Re:WTH? This is an absolutely trivial attack (Score:4, Informative)
A simple connlimit declaration in IPTables shuts this down fairly easily...
Re:Why not IIS? (Score:4, Informative)
If a client sends a SYN to 10.1.1.1:80 and gets an SYN-ACK from 10.5.5.5:80 then the client will not associate the two as being related, and will keep waiting for a response from 10.1.1.1:80 until timing out.
You would need to have some sort of DNS arrangement that encouraged clients to make their requests to your various IPs. You can't just respond from a different IP than the client contacted.
Re:WTH? This is an absolutely trivial attack (Score:4, Informative)
Not really, it just means you need more than one attacker.
Re:Why not IIS? (Score:1, Informative)
That's great, but others like myself have been burned too many times with hacked IIS boxes to ever return. Thanks but fool me once... or something like that..

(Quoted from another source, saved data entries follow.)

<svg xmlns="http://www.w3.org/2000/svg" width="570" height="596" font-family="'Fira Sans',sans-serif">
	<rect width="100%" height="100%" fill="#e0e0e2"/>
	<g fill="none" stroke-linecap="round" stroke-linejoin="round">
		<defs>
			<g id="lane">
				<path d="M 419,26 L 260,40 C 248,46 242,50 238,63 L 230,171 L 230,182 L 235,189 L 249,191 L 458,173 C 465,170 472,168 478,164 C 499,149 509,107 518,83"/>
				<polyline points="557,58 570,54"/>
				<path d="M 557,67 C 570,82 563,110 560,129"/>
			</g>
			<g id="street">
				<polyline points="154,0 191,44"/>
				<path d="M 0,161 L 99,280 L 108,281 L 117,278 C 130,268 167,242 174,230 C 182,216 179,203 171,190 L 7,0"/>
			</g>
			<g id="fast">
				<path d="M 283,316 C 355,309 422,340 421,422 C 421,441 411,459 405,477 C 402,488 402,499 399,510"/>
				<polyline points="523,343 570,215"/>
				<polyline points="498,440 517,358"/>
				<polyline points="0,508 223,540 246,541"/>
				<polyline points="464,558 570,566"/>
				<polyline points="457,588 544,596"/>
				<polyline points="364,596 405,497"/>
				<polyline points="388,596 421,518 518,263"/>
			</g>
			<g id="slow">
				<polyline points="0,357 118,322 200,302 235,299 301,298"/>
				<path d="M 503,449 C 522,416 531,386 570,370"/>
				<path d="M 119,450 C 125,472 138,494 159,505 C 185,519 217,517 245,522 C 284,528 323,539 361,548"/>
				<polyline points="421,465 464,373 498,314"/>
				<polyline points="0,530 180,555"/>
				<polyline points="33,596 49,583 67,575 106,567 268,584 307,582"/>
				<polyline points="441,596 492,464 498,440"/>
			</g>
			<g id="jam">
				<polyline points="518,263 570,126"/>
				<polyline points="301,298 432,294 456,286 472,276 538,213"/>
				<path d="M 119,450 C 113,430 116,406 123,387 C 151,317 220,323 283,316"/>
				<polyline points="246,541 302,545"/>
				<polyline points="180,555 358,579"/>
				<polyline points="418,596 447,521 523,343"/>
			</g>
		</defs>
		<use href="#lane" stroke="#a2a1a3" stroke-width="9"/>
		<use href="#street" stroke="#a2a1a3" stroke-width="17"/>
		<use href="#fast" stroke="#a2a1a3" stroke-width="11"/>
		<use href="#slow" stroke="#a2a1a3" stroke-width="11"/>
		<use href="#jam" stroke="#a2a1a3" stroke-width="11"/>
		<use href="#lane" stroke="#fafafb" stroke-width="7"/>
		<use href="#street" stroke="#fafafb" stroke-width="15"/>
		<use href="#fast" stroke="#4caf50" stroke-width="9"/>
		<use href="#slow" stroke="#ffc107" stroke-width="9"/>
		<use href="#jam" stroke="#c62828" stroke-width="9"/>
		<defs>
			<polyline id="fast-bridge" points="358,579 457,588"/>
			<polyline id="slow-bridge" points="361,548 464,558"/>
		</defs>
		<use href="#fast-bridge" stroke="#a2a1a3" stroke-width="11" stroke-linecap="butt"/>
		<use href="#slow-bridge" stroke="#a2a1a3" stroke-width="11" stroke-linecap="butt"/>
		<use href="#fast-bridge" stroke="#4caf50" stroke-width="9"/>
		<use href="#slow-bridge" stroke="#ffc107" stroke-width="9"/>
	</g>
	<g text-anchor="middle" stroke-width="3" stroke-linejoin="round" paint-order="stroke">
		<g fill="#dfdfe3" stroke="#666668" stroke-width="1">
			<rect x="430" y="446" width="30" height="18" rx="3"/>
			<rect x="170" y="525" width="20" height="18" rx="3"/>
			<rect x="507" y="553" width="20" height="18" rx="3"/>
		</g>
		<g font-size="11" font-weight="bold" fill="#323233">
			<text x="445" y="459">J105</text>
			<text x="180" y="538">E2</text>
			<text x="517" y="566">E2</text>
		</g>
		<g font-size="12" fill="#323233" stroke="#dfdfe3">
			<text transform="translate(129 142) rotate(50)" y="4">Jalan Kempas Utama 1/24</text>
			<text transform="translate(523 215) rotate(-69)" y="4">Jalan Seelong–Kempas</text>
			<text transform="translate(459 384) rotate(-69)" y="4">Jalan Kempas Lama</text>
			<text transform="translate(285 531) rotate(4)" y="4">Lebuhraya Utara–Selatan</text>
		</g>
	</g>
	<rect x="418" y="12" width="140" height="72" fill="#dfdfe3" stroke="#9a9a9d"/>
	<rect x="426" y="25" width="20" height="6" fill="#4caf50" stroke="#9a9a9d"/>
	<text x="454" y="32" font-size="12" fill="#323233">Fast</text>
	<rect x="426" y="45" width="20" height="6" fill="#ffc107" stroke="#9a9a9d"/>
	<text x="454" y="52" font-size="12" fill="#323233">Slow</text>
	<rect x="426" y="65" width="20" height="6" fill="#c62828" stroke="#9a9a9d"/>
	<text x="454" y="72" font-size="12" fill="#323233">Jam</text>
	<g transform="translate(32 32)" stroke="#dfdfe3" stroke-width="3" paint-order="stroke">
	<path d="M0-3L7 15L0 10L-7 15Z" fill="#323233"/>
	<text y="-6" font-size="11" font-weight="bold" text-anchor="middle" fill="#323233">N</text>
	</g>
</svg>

Link to the specific article (Score:5, Informative)
If you're going to post links to isc.sans.org, can you please post links to the specific article, and not just the main page?
Here is the link to the specific article: http://isc.sans.org/diary.html?storyid=6601 [sans.org]

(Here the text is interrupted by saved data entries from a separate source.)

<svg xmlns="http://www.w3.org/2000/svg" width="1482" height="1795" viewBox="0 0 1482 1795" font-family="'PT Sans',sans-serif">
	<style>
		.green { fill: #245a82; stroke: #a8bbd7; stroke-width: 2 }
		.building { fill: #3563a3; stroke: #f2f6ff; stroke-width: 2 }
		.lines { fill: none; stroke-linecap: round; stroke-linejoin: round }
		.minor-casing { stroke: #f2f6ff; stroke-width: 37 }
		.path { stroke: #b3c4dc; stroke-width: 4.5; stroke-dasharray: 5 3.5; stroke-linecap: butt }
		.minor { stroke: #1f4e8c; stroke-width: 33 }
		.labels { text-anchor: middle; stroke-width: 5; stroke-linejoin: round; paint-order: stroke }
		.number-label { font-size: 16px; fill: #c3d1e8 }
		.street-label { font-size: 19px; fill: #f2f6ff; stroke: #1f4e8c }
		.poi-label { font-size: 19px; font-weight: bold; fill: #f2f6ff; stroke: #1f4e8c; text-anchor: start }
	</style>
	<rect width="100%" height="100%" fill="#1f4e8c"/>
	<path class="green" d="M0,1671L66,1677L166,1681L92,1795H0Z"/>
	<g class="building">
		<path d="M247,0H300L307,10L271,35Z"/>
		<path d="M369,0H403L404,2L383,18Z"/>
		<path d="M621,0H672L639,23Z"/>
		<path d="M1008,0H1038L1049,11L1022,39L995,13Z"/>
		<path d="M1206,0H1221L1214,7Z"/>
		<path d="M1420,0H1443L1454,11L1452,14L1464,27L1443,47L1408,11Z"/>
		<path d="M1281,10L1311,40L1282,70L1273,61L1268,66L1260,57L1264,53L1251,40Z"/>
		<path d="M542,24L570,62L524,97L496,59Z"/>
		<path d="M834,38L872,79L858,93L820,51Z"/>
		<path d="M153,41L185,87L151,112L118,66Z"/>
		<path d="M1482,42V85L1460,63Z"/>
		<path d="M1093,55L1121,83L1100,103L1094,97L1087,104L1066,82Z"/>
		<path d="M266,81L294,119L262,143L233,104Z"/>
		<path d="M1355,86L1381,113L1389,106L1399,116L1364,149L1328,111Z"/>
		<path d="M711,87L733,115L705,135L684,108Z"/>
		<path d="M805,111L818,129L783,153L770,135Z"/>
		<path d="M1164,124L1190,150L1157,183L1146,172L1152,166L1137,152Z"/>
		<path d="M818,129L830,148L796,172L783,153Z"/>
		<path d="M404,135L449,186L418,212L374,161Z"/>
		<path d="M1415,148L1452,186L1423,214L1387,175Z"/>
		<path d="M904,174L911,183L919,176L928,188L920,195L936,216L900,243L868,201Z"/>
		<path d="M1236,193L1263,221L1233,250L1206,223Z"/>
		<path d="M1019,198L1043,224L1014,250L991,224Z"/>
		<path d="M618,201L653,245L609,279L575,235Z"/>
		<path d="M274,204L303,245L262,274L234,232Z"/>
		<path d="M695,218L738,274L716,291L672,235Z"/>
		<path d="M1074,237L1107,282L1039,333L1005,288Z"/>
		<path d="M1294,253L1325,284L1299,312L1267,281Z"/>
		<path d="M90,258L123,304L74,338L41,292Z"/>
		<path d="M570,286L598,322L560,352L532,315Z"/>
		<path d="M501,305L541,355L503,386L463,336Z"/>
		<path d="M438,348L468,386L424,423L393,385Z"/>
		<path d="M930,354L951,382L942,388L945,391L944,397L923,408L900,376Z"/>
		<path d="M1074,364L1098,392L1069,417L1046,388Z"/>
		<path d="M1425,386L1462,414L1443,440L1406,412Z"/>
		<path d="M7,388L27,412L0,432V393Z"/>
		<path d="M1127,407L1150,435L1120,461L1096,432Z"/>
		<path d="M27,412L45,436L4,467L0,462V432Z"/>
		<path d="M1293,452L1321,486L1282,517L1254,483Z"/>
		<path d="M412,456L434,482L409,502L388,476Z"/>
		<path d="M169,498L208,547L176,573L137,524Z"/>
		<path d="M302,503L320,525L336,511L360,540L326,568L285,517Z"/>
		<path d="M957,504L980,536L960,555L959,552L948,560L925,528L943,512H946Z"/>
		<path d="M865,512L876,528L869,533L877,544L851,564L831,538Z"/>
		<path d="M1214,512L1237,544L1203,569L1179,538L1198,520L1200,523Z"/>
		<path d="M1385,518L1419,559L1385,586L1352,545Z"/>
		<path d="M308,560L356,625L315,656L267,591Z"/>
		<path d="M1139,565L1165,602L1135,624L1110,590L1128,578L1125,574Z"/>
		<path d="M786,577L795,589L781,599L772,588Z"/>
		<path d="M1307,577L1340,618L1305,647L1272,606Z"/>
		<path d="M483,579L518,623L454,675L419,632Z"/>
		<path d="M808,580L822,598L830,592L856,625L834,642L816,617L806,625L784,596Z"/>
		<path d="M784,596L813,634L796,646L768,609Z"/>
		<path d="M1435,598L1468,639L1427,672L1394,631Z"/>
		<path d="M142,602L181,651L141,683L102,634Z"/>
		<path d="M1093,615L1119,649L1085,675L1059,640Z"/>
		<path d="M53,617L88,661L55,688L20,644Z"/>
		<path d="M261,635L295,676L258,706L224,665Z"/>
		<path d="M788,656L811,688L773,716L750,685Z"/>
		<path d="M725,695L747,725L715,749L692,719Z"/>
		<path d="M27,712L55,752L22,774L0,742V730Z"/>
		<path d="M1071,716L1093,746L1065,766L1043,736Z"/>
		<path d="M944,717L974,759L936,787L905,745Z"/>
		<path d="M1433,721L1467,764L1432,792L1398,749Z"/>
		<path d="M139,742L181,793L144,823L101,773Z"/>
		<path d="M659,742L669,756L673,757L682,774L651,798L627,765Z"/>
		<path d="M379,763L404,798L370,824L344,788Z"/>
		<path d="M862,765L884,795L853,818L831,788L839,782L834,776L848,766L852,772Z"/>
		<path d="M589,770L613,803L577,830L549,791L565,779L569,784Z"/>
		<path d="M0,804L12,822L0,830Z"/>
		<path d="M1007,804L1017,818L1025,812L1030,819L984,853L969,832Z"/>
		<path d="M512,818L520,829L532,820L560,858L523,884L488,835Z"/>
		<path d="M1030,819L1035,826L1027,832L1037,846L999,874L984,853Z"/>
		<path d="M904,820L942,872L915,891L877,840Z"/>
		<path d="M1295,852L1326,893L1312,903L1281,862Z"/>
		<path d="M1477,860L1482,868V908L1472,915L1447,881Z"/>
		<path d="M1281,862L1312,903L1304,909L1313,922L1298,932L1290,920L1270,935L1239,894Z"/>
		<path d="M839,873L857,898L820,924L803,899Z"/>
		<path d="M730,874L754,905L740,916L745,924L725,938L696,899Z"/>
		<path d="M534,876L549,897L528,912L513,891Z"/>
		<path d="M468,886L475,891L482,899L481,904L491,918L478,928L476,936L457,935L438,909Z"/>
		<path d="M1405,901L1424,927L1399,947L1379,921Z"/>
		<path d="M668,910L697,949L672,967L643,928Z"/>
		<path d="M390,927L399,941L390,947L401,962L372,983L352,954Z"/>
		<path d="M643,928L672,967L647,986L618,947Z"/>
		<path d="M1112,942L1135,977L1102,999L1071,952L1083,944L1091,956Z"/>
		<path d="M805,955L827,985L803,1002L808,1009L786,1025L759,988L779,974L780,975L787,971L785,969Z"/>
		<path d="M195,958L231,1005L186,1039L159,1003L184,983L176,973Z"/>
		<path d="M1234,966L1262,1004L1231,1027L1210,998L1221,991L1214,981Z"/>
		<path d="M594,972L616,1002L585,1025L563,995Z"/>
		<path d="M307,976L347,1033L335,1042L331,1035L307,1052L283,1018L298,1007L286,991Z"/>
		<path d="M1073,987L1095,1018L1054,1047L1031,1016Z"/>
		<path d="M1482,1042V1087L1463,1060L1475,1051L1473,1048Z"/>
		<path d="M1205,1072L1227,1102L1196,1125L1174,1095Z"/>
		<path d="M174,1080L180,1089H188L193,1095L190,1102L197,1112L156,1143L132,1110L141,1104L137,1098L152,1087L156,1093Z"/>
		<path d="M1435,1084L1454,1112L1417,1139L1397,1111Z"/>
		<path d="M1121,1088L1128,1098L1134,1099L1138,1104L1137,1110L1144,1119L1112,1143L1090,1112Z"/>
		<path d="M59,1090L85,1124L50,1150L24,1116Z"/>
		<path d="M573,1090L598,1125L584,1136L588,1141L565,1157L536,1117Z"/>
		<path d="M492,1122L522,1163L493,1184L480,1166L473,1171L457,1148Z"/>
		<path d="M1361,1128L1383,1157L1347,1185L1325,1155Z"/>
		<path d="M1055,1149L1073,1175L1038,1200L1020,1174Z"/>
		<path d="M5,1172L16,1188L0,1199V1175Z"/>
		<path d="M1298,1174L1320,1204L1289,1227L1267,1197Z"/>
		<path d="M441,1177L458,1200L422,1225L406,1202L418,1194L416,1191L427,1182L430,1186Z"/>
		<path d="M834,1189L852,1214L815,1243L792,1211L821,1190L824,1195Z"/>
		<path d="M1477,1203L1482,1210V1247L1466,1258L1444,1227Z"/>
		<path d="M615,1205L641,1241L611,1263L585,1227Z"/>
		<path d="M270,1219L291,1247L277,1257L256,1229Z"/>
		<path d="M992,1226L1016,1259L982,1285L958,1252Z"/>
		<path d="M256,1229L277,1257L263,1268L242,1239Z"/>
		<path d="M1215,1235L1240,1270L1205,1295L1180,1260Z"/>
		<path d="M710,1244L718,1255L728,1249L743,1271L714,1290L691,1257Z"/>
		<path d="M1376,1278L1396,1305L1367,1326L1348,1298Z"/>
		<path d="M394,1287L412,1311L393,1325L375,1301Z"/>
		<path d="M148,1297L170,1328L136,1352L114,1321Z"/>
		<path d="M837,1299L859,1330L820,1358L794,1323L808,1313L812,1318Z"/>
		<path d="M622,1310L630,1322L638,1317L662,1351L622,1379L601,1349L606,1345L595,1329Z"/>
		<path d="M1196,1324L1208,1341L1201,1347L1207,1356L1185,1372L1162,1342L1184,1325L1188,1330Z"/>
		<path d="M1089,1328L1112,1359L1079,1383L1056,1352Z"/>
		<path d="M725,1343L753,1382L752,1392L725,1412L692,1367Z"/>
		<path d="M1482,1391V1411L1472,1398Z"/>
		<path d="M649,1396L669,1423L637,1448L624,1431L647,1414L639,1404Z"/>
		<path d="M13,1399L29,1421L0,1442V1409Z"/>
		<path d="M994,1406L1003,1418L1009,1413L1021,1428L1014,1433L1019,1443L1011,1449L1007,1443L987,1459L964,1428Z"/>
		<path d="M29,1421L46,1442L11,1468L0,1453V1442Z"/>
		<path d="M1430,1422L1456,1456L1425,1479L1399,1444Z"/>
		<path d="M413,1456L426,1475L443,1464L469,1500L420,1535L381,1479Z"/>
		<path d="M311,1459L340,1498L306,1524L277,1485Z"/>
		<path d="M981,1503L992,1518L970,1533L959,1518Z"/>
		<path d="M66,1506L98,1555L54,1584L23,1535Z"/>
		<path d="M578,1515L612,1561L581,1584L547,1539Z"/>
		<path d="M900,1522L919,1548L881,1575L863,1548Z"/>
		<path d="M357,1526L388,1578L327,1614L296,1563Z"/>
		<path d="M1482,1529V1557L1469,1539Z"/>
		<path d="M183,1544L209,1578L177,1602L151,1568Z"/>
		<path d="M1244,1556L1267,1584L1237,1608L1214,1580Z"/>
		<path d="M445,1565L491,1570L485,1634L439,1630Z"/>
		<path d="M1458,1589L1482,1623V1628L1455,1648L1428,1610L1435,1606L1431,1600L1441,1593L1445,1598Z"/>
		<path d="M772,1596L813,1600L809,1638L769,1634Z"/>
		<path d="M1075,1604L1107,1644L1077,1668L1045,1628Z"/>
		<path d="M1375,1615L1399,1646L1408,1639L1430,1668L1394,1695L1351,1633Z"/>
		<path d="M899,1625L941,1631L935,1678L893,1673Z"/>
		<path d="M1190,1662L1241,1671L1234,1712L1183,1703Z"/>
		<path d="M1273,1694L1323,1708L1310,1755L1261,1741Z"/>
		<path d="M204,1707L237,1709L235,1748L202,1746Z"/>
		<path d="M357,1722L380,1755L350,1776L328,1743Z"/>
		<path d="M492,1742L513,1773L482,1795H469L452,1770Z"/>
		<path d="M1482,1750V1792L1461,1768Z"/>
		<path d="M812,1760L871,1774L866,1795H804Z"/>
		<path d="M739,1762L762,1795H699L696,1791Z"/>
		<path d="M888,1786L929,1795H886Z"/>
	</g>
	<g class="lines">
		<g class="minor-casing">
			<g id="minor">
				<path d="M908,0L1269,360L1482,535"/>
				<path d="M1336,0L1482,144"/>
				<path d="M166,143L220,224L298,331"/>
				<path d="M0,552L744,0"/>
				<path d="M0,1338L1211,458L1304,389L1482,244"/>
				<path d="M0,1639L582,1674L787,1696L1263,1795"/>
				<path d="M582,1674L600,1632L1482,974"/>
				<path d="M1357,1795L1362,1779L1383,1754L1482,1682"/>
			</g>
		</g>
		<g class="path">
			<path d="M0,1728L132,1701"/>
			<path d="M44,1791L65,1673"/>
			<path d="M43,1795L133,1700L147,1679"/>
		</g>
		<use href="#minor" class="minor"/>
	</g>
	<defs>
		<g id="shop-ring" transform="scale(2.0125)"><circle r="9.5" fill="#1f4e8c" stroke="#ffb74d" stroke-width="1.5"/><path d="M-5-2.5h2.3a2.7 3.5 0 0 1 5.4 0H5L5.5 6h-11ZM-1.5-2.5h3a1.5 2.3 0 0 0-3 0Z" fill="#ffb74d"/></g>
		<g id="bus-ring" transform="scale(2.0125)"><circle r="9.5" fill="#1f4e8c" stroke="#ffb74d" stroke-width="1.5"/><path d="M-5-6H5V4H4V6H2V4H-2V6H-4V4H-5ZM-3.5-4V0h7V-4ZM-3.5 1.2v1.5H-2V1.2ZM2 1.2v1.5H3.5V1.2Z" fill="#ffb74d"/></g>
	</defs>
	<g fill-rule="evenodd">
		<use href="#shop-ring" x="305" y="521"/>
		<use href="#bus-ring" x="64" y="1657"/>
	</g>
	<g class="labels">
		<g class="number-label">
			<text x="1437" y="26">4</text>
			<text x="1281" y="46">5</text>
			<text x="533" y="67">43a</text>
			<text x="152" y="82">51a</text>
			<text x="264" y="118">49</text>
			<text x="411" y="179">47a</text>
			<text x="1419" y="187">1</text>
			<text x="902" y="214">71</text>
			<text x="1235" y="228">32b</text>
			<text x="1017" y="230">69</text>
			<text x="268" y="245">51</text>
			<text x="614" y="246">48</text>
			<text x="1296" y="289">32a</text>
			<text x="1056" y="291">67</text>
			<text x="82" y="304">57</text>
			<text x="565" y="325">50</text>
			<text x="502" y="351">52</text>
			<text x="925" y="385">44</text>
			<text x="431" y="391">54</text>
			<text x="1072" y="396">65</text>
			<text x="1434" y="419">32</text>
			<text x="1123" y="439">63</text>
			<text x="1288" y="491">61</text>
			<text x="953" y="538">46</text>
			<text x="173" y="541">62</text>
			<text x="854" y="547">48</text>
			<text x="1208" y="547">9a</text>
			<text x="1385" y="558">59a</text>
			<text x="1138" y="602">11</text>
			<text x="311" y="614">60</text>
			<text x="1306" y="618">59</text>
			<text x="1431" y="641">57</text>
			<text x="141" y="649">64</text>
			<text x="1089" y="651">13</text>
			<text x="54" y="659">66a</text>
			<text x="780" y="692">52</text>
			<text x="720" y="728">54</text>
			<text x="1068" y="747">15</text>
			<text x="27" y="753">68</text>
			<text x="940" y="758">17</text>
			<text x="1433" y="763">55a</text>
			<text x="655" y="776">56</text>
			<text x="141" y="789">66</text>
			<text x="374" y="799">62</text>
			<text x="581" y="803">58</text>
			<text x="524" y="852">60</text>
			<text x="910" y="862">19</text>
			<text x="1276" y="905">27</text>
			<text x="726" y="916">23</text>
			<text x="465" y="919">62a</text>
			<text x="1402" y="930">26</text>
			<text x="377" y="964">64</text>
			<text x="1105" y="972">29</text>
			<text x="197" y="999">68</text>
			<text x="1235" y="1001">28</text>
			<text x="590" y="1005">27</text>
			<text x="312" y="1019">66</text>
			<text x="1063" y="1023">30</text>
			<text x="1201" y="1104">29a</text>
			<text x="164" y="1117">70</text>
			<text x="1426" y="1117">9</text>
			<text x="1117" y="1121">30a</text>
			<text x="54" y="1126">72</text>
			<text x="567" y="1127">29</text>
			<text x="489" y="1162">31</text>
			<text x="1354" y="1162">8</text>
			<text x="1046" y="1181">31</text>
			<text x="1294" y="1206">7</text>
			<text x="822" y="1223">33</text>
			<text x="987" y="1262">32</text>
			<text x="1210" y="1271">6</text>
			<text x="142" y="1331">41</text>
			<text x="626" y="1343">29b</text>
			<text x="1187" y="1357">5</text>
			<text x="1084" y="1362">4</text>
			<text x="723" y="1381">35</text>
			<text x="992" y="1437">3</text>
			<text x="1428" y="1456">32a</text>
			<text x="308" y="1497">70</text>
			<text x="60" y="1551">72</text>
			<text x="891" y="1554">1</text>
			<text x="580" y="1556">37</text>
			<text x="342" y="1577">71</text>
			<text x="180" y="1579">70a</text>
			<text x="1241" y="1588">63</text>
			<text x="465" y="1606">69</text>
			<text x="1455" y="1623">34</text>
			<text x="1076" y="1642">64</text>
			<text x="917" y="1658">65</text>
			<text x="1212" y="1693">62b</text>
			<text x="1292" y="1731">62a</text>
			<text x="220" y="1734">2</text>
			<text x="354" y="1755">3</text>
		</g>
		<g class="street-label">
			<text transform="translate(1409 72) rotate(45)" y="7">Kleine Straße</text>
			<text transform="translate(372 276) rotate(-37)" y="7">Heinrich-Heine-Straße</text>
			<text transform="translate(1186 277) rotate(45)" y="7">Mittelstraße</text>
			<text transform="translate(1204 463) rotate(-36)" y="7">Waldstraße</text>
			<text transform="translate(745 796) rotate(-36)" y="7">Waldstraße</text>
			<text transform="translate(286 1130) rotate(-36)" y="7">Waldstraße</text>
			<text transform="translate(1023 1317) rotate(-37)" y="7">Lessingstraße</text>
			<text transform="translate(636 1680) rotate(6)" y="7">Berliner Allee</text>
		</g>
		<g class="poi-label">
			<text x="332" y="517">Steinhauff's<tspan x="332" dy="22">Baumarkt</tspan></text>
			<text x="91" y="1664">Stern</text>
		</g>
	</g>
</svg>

Re:Not a flaw, easily configured around (Score:3, Informative)
I downloaded the Slowloris and was able to take down a default apache install, however with keepalive disabled and a timeout of 5, the attack became inneffective.
This may be a problem for sites with users that do long-running POSTs, but since we don't have any of those, all I can say is "It works here . . . "
For more info: http://httpd.apache.org/docs/trunk/misc/security_tips.html [apache.org]
Queuing and timeout (Score:2, Informative)
I believe this works because there is a timeout associated with the completion of a request. Sure, it might be difficult to distinguish a slow DoS from a slow client, but it wouldn't be impossible to set a reasonable time limit on non-POST requests. That would be a relatively easy way to fix the issue in Apache.
As far as POST goes... well, that's a different (and valid) way to perform a slow DoS attack:
Server: What would you like? Ham bacon spam, or spam eggs bacon spam with spam?
Client: I'm actually here to deliver some SPAM!
Server: How much SPAM?
Client: SPAM, SPAM, SPAM.... (3 hours later)
Slowloris can do this too. By default, IIS only reads the up to first 48KB of post data (I see much smaller numbers in practice), at which point the request is sent to an extension/app. Before this, the request doesn't leave the kernel-mode driver (http.sys). The apps can easily ignore the data or read more (on a timeout). I wouldn't be surprised if Lighttpd did the same thing (sans kernel driver).
Re:Not *such* a big deal (Score:3, Informative)
Increase the number of connections in Windows XP post SP2. [speedguide.net]
Re:Our system may be safe (Score:2, Informative)
mod_cband has been tested and doesn't have any effect.
Re:Not a flaw, easily configured around (Score:1, Informative)
That was tested by the Slowloris guys and it looks like it worked -sorta. See http://ha.ckers.org/blog/20090617/slowloris-http-dos/#comment-105386 for more information.
Re:Well its not just Apache (Score:2, Informative)
You can use fcgid to run PHP in a different process, and then safely run apache multi-threaded. Just FYI for those using PHP.
It's also a good deal faster, and more stable to boot.